Cantwell also took issue with an executive order barring citizens of seven Muslim-majority countries from entering the United States.

“Many of our national laboratories are supported in key scientific missions with postdoctoral fellows and scientists that come to us from all over the world,” Cantwell said. “Have we forgotten that Albert Einstein was an immigrant who fled Europe? Or that Enrico Fermi’s wife was Jewish, and he and his family came to the United States after the Nobel Prize ceremony in 1938?”

She later added, “I hope that, as we move forward, my colleagues will work very hard to speak out against the policies of this administration that are coming into conflict with science.”

Turning to Perry’s nomination, Cantwell said he had been given “many opportunities to clarify, for the record, the lack of enthusiasm to refute what the Trump administration was pursuing” over its plans to scuttle the DOE’s Office of Energy Efficiency and Renewable Energy, the Office of Electricity Delivery and Energy Reliability, and the Office of Fossil Energy.

“This is especially important since President Trump had said, prior to being sworn in, ‘my cabinet officials speak for themselves — they’re free to say whatever what they want,'” Cantwell said. “So I see no reason why he could not have spoken in more urgent terms on something that has been supported by both Democrat and Republican administrations that is key to the job structure of our future and supported enthusiastically.”

She later told Zinke, who attended the meeting, “I know you want to be a Teddy Roosevelt kind of [DOI secretary], but right now you’re working with an administration who, in their own infrastructure bill, says that they are going to pay for it by oil and gas infrastructure by oil and gas on federal lands — all over federal lands. I don’t know where that stops.”

Although all 12 Republicans on the committee voted for both nominees, the picture was muddled on the Democratic side.
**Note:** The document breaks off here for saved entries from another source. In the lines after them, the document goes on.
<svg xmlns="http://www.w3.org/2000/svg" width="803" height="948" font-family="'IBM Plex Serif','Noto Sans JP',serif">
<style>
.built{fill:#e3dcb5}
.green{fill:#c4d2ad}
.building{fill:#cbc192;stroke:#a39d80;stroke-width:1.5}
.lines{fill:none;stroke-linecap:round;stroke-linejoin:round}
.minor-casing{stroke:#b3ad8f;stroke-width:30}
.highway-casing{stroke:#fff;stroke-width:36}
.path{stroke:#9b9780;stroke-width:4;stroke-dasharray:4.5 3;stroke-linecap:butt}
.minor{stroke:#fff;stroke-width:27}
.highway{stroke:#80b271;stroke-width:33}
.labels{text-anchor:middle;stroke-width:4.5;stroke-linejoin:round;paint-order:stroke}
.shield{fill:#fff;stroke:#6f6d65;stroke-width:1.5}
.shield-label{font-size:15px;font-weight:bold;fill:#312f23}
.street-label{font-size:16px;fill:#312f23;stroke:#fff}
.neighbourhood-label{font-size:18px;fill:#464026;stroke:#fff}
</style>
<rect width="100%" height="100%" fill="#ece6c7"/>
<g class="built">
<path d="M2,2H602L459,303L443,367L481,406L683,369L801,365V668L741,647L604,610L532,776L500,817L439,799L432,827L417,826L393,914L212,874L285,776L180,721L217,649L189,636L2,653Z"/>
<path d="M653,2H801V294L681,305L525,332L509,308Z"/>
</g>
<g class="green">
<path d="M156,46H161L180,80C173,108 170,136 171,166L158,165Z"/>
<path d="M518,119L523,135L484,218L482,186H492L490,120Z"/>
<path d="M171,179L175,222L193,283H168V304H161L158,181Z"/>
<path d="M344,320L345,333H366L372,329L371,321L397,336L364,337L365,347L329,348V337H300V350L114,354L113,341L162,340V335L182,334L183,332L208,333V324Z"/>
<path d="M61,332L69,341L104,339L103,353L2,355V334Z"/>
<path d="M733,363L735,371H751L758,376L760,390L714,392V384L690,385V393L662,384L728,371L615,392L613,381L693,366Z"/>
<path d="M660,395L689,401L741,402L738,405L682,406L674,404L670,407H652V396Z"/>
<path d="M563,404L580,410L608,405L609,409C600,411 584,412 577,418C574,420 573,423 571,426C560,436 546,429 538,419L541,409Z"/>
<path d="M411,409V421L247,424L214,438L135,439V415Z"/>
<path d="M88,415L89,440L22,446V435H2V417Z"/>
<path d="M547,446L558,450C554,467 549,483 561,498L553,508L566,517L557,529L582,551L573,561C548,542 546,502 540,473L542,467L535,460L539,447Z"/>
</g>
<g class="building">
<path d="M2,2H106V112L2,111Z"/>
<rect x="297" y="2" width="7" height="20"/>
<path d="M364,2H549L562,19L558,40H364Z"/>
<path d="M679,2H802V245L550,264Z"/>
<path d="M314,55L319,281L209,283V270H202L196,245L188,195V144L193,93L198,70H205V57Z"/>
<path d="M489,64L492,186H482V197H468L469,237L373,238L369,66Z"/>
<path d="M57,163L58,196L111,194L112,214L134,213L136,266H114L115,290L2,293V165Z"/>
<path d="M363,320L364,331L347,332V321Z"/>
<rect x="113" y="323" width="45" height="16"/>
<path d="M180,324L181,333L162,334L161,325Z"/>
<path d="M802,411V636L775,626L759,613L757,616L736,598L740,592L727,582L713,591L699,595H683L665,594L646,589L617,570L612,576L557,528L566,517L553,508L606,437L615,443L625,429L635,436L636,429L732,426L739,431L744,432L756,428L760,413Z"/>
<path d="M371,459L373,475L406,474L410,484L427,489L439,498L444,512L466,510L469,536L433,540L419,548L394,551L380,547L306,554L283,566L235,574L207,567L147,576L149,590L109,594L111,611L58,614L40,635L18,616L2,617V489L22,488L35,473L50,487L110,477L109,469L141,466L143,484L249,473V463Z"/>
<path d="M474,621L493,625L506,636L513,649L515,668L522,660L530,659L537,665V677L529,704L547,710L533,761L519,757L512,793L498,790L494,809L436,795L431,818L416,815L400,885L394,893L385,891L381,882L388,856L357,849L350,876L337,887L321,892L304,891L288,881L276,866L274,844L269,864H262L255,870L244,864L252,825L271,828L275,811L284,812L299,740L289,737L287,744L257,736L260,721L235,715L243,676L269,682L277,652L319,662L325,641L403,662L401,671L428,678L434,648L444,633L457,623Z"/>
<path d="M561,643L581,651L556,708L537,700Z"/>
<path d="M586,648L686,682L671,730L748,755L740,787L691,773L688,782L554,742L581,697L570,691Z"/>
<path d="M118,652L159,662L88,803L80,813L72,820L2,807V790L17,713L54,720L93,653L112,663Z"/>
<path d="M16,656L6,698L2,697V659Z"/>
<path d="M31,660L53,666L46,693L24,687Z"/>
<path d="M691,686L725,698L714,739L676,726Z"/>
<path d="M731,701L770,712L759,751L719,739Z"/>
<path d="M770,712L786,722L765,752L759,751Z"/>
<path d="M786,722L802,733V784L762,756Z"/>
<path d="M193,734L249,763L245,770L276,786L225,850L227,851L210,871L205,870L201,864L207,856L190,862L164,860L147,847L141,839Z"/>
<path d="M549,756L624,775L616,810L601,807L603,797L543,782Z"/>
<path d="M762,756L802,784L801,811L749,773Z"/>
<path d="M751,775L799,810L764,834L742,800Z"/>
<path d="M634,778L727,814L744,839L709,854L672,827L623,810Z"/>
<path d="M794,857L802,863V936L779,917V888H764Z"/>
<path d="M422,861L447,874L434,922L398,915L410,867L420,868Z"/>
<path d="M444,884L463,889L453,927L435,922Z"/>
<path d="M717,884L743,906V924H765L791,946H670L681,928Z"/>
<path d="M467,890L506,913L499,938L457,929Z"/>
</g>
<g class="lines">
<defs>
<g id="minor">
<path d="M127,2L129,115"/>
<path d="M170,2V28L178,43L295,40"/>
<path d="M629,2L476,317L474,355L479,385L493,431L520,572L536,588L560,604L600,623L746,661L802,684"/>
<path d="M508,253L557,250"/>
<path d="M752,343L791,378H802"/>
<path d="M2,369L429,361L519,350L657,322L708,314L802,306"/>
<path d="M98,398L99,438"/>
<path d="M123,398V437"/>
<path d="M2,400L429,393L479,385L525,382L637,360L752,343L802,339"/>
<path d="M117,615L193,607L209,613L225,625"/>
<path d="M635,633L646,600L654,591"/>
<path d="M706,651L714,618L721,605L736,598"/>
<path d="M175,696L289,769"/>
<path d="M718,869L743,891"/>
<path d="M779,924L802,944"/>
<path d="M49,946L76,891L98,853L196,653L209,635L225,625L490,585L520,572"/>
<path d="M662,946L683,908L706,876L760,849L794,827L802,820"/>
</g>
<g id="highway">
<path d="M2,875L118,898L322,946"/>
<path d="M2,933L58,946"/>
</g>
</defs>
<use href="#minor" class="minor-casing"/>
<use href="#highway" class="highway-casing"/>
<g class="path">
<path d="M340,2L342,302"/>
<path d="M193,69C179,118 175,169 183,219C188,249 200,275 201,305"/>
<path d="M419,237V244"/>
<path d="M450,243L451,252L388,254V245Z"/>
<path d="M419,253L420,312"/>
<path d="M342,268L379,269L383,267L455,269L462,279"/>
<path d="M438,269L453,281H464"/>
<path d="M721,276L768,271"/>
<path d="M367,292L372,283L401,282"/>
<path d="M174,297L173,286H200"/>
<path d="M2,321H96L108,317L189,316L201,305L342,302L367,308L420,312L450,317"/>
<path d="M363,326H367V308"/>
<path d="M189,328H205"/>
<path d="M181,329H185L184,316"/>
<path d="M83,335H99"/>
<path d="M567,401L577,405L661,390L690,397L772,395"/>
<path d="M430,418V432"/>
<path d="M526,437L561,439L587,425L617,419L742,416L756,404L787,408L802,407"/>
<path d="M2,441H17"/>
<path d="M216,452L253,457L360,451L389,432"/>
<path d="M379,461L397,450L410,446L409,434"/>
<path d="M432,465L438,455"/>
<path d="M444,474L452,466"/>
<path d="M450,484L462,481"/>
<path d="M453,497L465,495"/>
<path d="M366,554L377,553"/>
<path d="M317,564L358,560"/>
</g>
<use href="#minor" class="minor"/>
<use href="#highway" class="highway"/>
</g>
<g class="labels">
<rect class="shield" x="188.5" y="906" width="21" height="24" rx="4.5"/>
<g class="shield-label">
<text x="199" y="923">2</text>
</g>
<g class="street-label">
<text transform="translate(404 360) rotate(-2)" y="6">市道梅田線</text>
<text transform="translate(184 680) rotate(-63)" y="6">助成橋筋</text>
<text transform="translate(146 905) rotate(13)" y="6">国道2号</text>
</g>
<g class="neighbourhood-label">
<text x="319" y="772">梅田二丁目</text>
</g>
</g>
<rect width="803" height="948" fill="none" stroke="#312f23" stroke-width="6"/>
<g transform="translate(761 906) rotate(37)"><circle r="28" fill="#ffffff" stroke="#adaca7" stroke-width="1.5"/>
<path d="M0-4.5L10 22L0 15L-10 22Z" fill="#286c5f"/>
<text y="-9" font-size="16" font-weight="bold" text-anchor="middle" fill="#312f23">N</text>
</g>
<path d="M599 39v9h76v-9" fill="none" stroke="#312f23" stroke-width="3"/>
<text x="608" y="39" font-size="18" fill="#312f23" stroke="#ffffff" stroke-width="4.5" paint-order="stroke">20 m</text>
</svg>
Two Democrats, Sens. Joe Manchin (D-WV) and Catherine Cortez Masto (D-NV), voted for both men, as did Sen. Angus King (I-ME), who caucuses with the Democrats. Cantwell and Sens. Tammy Duckworth (D-IL), Al Franken (D-MN) and Mazie Hirono (D-HI) voted against the nominees, as did Sen. Bernie Sanders (I-VT), who also caucuses with the Democrats.

Sen. Martin Heinrich (D-NM) voted for Zinke but against Perry, while Sen. Debbie Stabenow (D-MI) voted for Perry but was against Zinke. Sen. Ron Wyden (D-OR) did not cast a vote on Zinke and opposed Perry.

According to reports, Democratic lawmakers on the Senate Finance Committee boycotted votes to advance the nominations of Rep. Tom Price (R-GA) to head the Department of Health and Human Services, and Steve Mnuchin to lead the Department of the Treasury.

“I think it’s fair to say that things on the Hill right now, certainly things in the Senate as we are trying to deal with these confirmations, have been testy,” Murkowski said. She thanked Cantwell “for working with me to make sure that we could have a committee meeting that was smooth and expeditious, [and] without fireworks…

“It’s just another chapter moving forward in some interesting times that will challenge us both.”